In our stress test, however, the model we had in for review only managed a disappointing 181 minutes.
Even with regular use (casual web surfing, media streaming, document editing and so on) we didn't get more than five hours.
The battery is embedded within the U410's chassis, as per the regular Ultrabook setup, so there's no option of carrying around a spare either.
The Lenovo IdeaPad U410 is the Chinese company's most mainstream Ultrabook yet and is an encouraging example of where the market is heading.
Sure, there is plenty of room for super-skinny, super-slick, ultra-desirable machines with hefty price-tags, but there is also a demand for more affordable portable notebooks.
And the U410 meets the latter with aplomb, by offering a high-end hardware configuration in a mid-level assembly. It's an Ultrabook for the masses.
The fact that the Lenovo IdeaPad U410 offers both a third-generation Intel core CPU and a dedicated GPU from Nvidia, along with a healthy amount of storage, makes this one of the most-efficient Ultrabooks that we've come across yet.
This is still an Ultrabook remember, so it's not a great machine if you're looking to do some high-end gaming or intense HD video editing but, in terms of raw performance, it outscored both the Acer Aspire S5 and the HP Envy 6 – two direct slimline competitors.
The sound quality of the U410 is also great, thanks to its Dolby Home Theatre V4 audio enhancement tech, and we also liked the Smart Update function, which allows you to always be in touch with your digital lives.

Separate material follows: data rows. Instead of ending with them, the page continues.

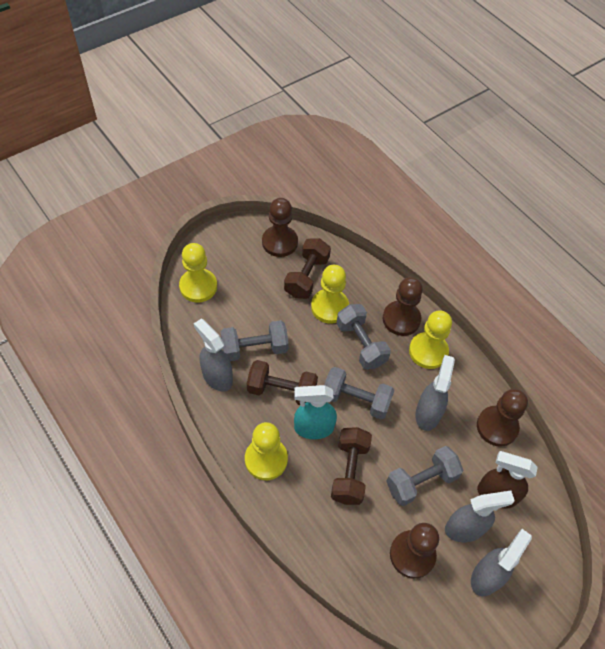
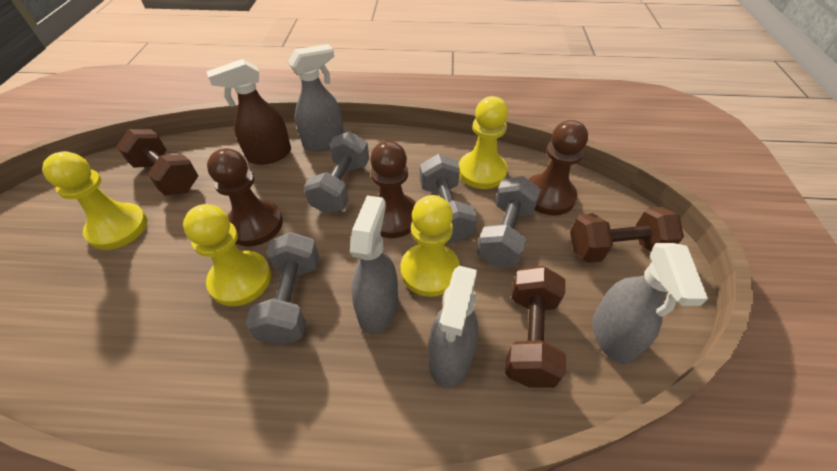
brown pawn: [262,198,298,257] [383,277,423,336] [390,523,439,579] [477,389,528,447] = 4 -> [207,148,283,246] [370,141,416,238] [528,120,588,216] = 3
turquoise spray bottle: [294,385,337,439] = 1 -> none = 0

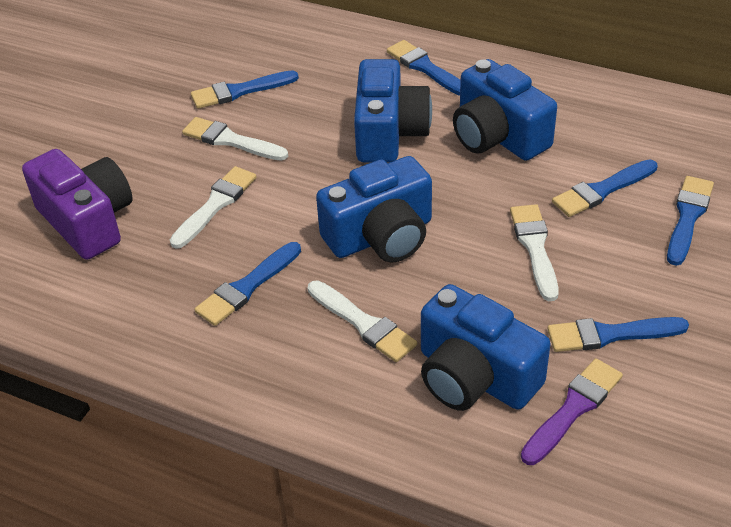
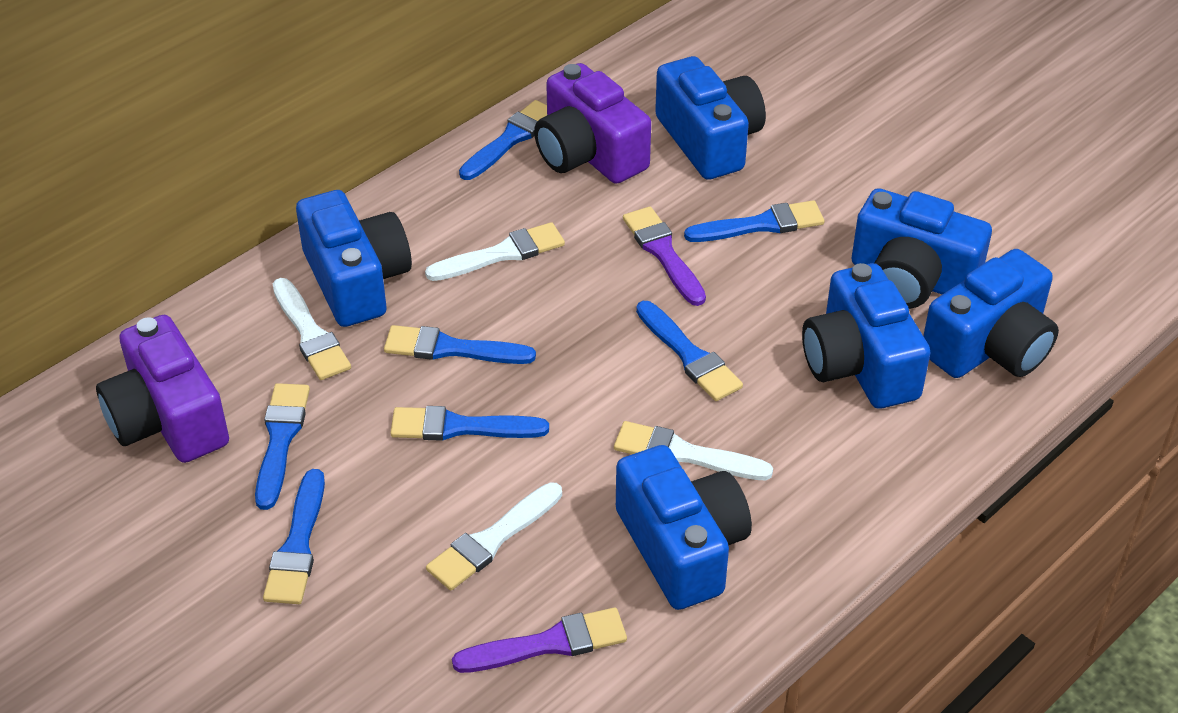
blue brush: [191,70,299,109] [195,242,301,326] [387,40,461,96] [547,317,689,352] [552,159,658,217] [667,176,714,266] = 6 -> [255,383,310,510] [263,469,325,604] [384,325,536,364] [390,406,549,441] [459,100,547,180] [636,301,743,401] [684,200,824,242] = 7
blue camera: [316,156,432,263] [354,59,432,163] [421,284,551,411] [453,59,557,161] = 4 -> [296,190,412,327] [616,445,752,610] [655,56,766,180] [802,263,931,409] [852,188,992,309] [923,249,1059,378] = 6
purple brush: [521,358,623,465] = 1 -> [452,607,627,673] [623,206,706,306] = 2
purple camera: [22,149,133,260] = 1 -> [96,315,229,463] [534,63,651,184] = 2

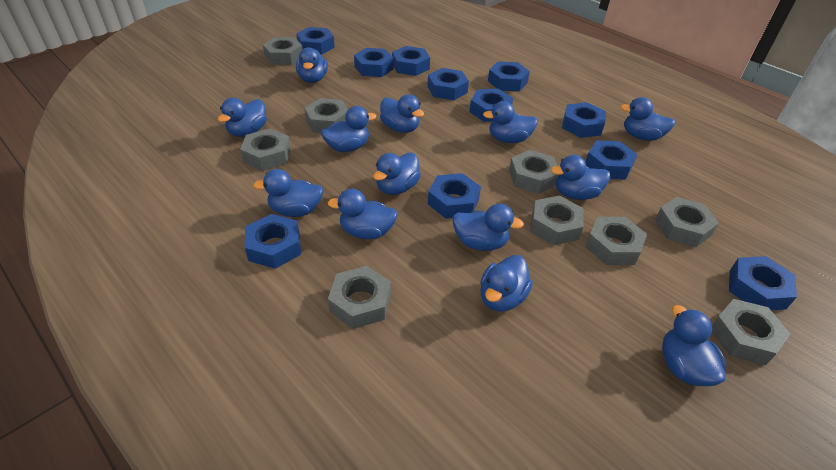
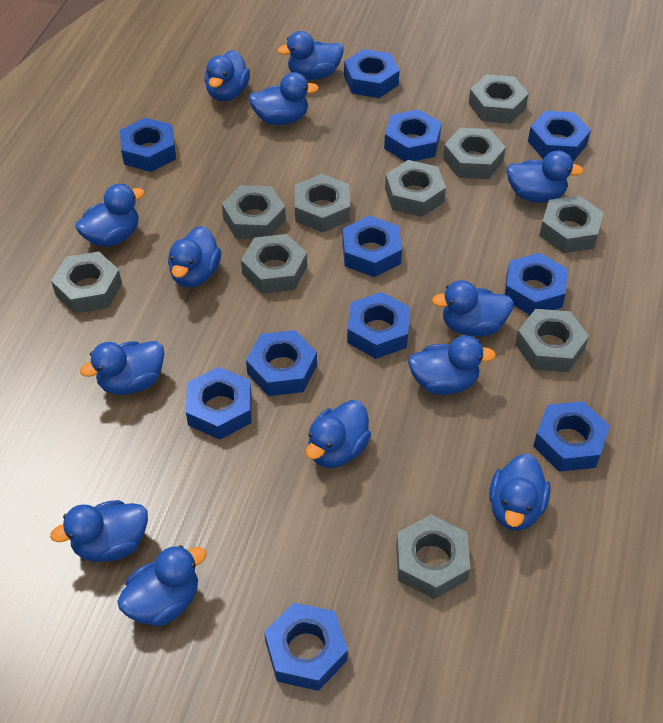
grey nut: [240,129,291,171] [263,37,303,65] [304,98,348,133] [328,266,391,329] [509,150,559,194] [530,196,584,245] [585,217,647,265] [655,197,719,247] [712,299,790,365] = 9 -> [51,251,122,314] [222,185,286,239] [241,234,307,294] [295,174,350,233] [385,160,446,217] [396,515,471,599] [443,128,506,179] [468,74,529,124] [515,309,589,372] [539,195,604,253] = 10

Okay, we know that 21mm thick and 1.9kg is fairly lightweight in laptop terms but for an Ultrabook, it's a bit of a chubster.
In fact, it's the maximum thickness that Intel allows for its Ultrabook branding.

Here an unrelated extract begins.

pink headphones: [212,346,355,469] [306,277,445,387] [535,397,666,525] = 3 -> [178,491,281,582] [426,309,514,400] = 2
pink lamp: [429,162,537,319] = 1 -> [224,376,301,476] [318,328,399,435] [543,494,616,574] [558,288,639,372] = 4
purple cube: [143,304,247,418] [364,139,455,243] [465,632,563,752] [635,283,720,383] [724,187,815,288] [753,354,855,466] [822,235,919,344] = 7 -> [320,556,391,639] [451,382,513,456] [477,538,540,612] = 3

However, it's still a nice design, save for a few niggles; most notably the sharp-edged Ethernet port that doesn't seem to fit and the plasticy ventilation grilles.

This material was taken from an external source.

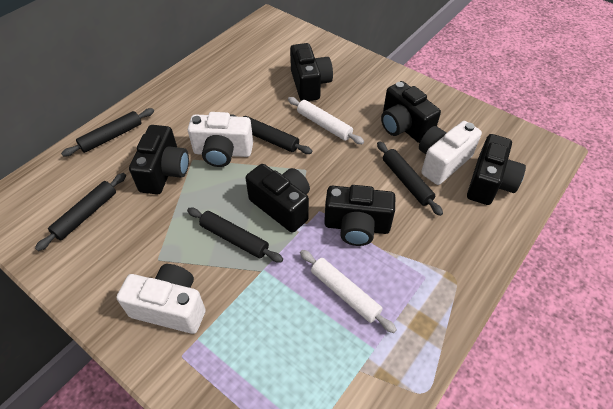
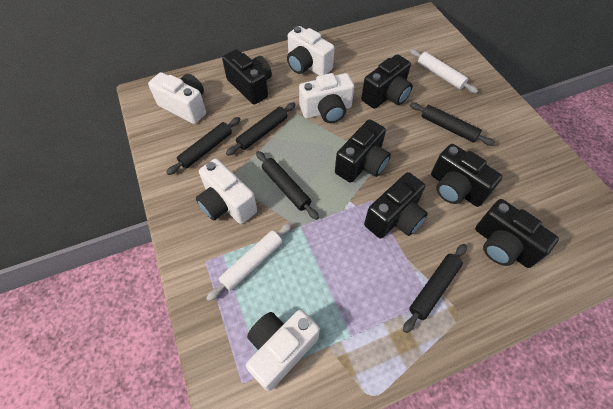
white camera: [117,264,206,334] [188,112,253,167] [419,121,482,185] = 3 -> [148,72,206,124] [196,159,257,224] [246,310,320,391] [287,26,335,76] [299,73,354,123] = 5

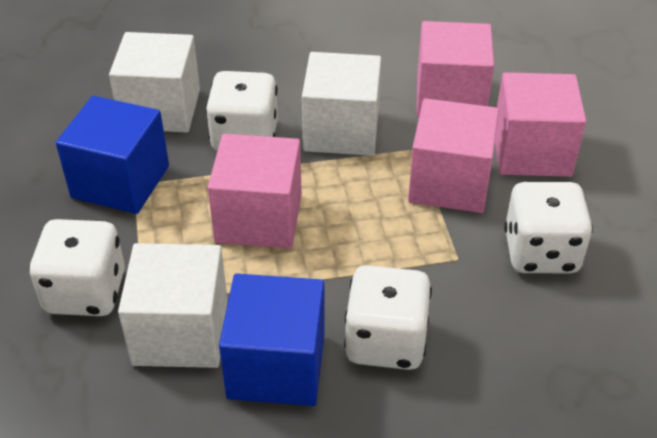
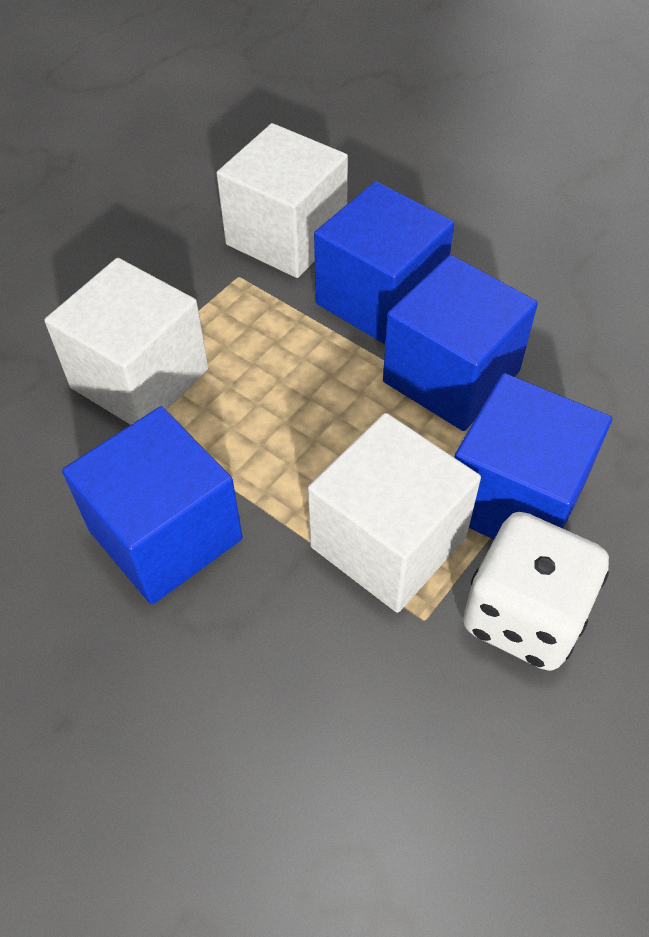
blue cube: [56,96,169,214] [219,273,325,406] = 2 -> [62,406,243,605] [314,181,454,344] [383,255,538,431] [454,373,612,539] = 4
pink cube: [208,134,302,249] [408,98,499,213] [417,21,494,117] [495,72,586,177] = 4 -> none = 0
white dice: [29,219,125,316] [205,71,278,151] [344,265,432,370] [504,182,593,273] = 4 -> [463,512,609,671] = 1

We also found the trackpad to be a tad over-sensitive, and the poor battery performance was highly disappointing, given the nine-hour promises made by its makers.
There are an abundance of Ultrabooks hitting the market at the moment and a clear trend seems to be emerging.
Manufacturers are having to make the decision between substance and style, between practicality and desirability, and are having to pitch their products into an ever-evolving market with an ever-expanding range of price points.
And while the Lenovo IdeaPad U410 is in no way a bad-looking machine, it's obvious that its Chinese manufacturer has opted for a strong hardware configuration with a bang-average build quality, in order to keep the cost down.
But we think Lenovo has chosen wisely in the case of the U410, which is a brilliant machine that is perfectly suited to meet the demands of the digital media boom that we're in the midst of, with an extremely tempting price tag.